O coordenador do curso de Arquitetura e Urbanismo da Pontifícia Universidade Católica do Paraná (PUCPR), Carlos Hardt, tem a mesma opinião. “Não dá para fazer uma analogia. O motivo do acidente é a imprudência. Se todos respeitassem a sinalização, não existiriam os acidentes”, diz. “Organizar e hierarquizar o trânsito melhora a condição de tráfego. Mas não é possível afirmar que o anel vai minimizar os acidentes.”
Hipótese
Ainda não se sabe o que causou a colisão. O Instituto de Criminalística deverá levar pelo menos 60 dias para concluir o laudo, segundo a chefe da divisão técnica da capital, Joice Malakoski. Para especialistas em trânsito, como as ruas possuem semáforo, o acidente deve ter ocorrido depois que um dos motoristas furou o sinal vermelho. Os envolvidos no acidente negam essa hipótese.
O professor Ricardo Bertin, coordenador adjunto do curso de Engenharia Civil da PUCPR, diz acreditar que um dos dois condutores pode ter se adiantado. “O que pode acontecer é, como os motoristas conhecem os trajetos e tempos dos semáforos, um pode ter avançado no final do amarelo e o outro acelerado achando que ia abrir o sinal para o verde”, afirma.
Para o professor de segurança viária do curso de Engenharia Civil da Universidade Federal do Paraná (UFPR) Pedro Akishino, acidentes com essas características acontecem após algum condutor furar o sinal. O instrutor de cursos técnicos sobre trânsito Aldo Budel concorda. “Não tem como o semáforo estar amarelo para um e verde para o outro”, afirma.
Versões
André Willy Isaak, gerente de recursos humanos da Leblon, empresa do ligeirinho, diz que irá aguardar o laudo policial para verificar de quem foi a culpa pelo acidente. A empresa ainda quer conversar mais uma vez com o motorista, José Cleiton. “Ficamos surpresos. Ele é um funcionário experiente na linha e já participou de várias palestras de qualificação”, diz. O motorista teria relatado que o sinal estava aberto para ele.
A Leblon verificou os sistemas de segurança instalados no ônibus. De acordo com Isaak, o tacógrafo mostrava que a velocidade do ligeirinho no momento do acidente era de 40 km/h. A empresa aguarda o relatório de um software que monitora a velocidade do veículo, o impacto da direção e as freadas dadas pelos motoristas.

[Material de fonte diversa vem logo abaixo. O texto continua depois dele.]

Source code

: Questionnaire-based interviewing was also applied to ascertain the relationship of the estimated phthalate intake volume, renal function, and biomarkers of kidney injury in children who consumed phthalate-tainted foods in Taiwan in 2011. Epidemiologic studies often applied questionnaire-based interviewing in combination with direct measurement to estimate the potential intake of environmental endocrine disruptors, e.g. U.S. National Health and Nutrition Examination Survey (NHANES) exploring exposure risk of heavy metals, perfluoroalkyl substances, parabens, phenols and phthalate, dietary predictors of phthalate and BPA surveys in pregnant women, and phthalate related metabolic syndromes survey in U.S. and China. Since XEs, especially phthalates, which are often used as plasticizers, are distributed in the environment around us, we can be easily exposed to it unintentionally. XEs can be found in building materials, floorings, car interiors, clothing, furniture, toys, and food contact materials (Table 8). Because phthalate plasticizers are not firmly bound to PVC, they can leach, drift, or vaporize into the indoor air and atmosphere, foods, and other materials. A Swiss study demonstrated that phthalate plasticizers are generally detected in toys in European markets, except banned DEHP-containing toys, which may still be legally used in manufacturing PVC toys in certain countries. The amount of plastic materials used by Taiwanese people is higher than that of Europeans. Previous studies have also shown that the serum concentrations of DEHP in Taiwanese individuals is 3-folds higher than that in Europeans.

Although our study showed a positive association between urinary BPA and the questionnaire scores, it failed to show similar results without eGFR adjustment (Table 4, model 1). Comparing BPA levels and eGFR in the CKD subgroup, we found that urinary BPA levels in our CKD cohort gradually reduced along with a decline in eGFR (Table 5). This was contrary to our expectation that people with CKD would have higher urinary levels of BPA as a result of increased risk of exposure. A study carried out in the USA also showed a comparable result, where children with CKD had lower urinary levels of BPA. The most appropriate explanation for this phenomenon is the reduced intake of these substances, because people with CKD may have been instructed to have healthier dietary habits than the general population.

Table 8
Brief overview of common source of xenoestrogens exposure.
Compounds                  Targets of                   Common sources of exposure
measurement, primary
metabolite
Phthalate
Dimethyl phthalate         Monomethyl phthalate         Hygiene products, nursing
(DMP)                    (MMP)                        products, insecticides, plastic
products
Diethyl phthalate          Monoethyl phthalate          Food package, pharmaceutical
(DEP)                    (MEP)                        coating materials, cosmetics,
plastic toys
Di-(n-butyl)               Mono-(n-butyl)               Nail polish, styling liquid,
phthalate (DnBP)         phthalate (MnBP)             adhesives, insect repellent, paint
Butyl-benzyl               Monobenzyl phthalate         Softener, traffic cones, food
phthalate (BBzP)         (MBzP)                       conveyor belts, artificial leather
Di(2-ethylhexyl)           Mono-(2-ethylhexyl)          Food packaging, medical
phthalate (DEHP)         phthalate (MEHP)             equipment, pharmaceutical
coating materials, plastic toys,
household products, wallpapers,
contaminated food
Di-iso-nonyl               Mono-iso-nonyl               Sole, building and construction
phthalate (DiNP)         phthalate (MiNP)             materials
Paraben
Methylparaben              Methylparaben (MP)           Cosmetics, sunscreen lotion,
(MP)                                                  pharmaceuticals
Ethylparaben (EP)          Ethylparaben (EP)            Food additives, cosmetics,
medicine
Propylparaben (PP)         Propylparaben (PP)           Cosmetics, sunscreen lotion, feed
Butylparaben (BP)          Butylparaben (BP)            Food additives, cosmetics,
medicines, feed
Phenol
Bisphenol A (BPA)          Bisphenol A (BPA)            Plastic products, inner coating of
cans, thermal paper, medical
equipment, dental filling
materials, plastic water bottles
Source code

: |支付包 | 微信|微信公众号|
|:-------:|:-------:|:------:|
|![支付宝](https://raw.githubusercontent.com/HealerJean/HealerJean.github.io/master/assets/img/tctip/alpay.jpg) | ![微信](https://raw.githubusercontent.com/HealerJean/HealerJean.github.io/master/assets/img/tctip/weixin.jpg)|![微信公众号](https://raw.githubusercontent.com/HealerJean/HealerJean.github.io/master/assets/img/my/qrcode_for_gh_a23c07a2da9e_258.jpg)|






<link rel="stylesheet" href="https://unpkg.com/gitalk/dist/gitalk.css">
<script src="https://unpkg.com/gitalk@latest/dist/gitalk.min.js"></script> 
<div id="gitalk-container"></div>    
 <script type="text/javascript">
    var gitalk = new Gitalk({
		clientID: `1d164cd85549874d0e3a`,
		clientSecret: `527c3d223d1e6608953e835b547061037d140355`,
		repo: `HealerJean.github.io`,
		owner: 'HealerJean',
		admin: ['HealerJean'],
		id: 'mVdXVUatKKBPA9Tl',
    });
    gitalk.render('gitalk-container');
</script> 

Segundo Isaak, a empresa possui seguro e está prestando assistência às vítimas. Ele explica que, durante o fim de semana, um funcionário entrou em contato com os acidentados. “Nos passaram a informação de que 41 pessoas ficaram feridas. Já entramos em contato com 25. As outras foram liberadas no local do acidente”, explica.
A reportagem da Gazeta do Povo procurou a empresa Glória, responsável pelo biarticulado, mas ninguém se manifestou sobre o assunto. No sábado, após o acidente, o motorista do biarticulado não quis gravar entrevistas, mas disse para as autoridades que o sinal estava verde para ele.